Wednesday, February 27, 2008

Tomato and Roasted Red Pepper Soup with Perogies


There is something very comforting in a nice warm bowl of soup. Especially on days when you come home wet, tired and hungry. Again, thanks to Fine Cooking magazine, I was able to throw a couple of standard staples in my pantry to make this soup. I've kinda merged two of their recipes, which just goes to show you how versatile it really is.
To make this soup anytime, I would suggest always having these items in your cupboards: Canned diced tomatoes and a jar of roasted red peppers.

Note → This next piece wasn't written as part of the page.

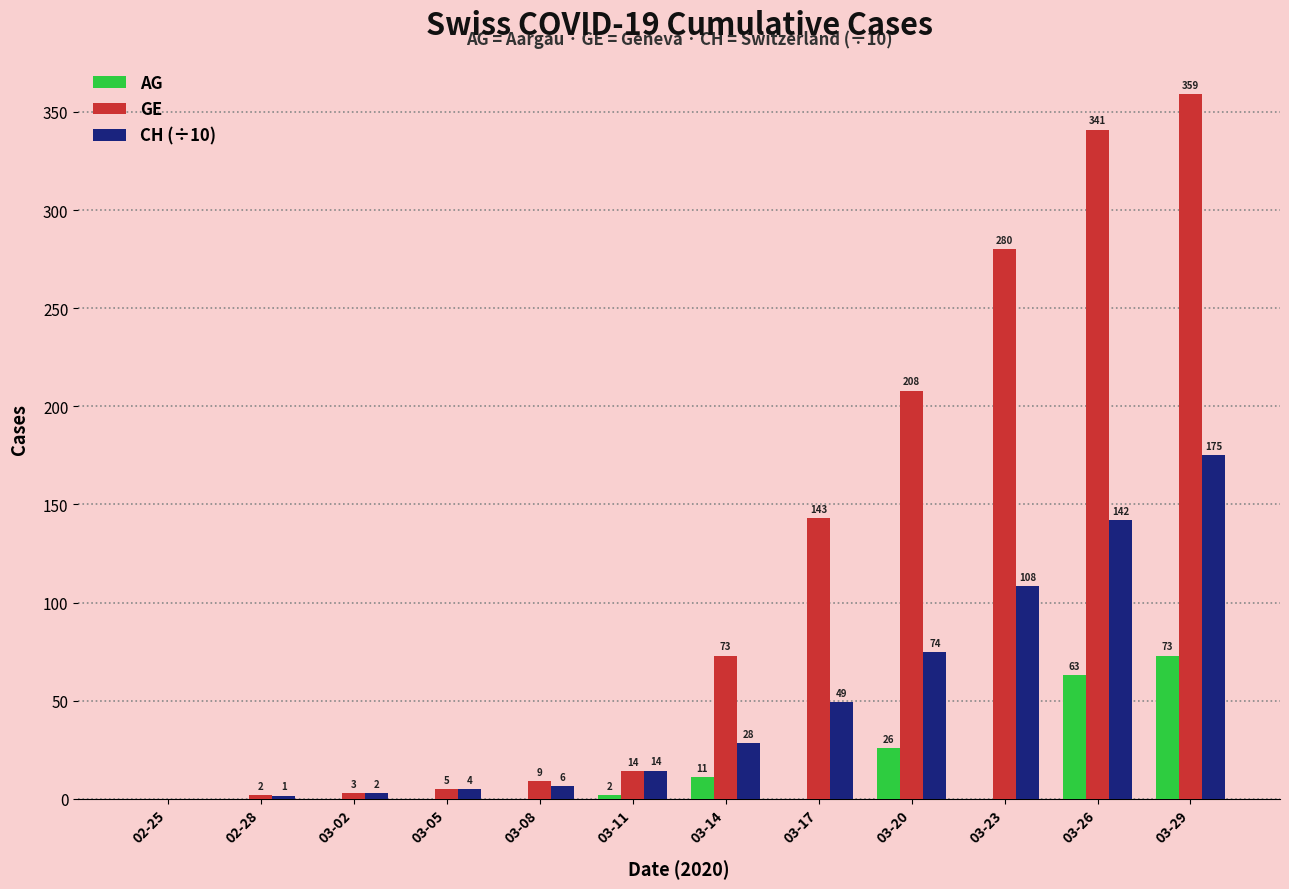

Count the number of data series in this chart.

3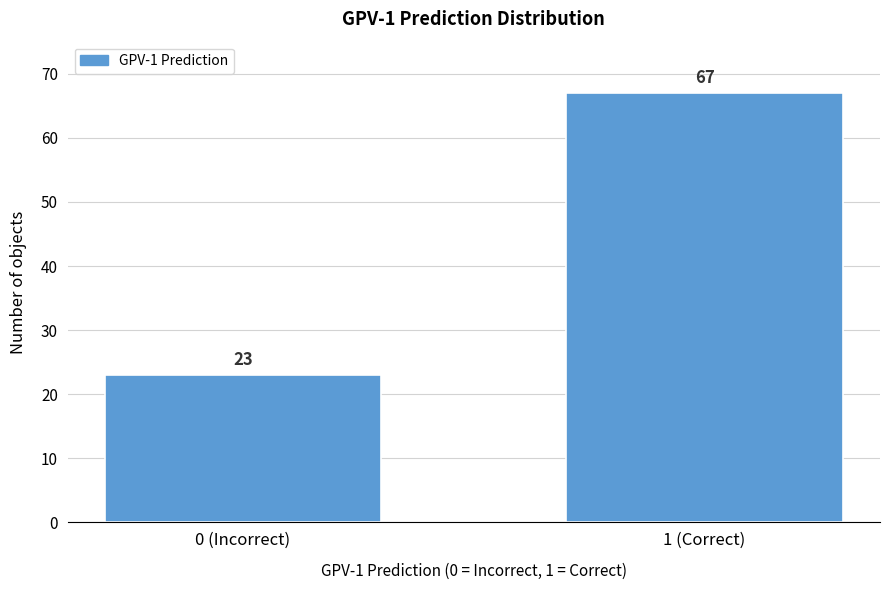

Reading left to right, what are all the values shown in this chart?

23	67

Tomato and Roasted Red Pepper Soup


  • 1 Tbs of olive oil
  • 1 Tbs of butter
  • 1 onion, chopped
  • 2 cloves of garlic minced
  • 2 Tbs of flour
  • 3 cups of vegetable or chicken stock
  • 1 1/2 tsp sugar
  • 1/2 Tbs of thyme
  • 1 bay leaf
  • kosher salt and pepper to taste
  • 1 roasted red pepper, diced
  • 1 28 oz can of diced tomatoes


  1. In a large dutch oven, heat up oil and butter over med-low heat
  2. Add onion and garlic and cook until onion is soft (8 minutes) You want the onions to be brown but not burnt. The longer you spend time on this, the sweeter the onions will be :)
  3. Add flour and stir to coat
  4. Add broth, tomatoes, roasted red pepper, sugar, thyme, bay leaf and 1/4 tsp of salt and pepper. Stir to mix and bring to a simmer.
  5. Reduce heat, and cover. Continue cooking for 30 more minutes.
  6. Remove bay leaf. Use an immersion blender or food processor to blend until creamy.
  7. To top it off, I add a mixture of goat cheese, sour cream, salt and pepper a little bit of olive oil.
While the soup was simmering and continuing with slow cooking onions=sweet, I decided to make some perogies. Thinly slicing some onions and cooking them with some oil over a low heat in a large skillet. I seasoned with some salt, pepper and herbes de provence.
Pulling the perogies from the freezer and boiled them for about 5 minutes. Drained and tossed them in the skillet with the by now shruken golden brown and sweet onions.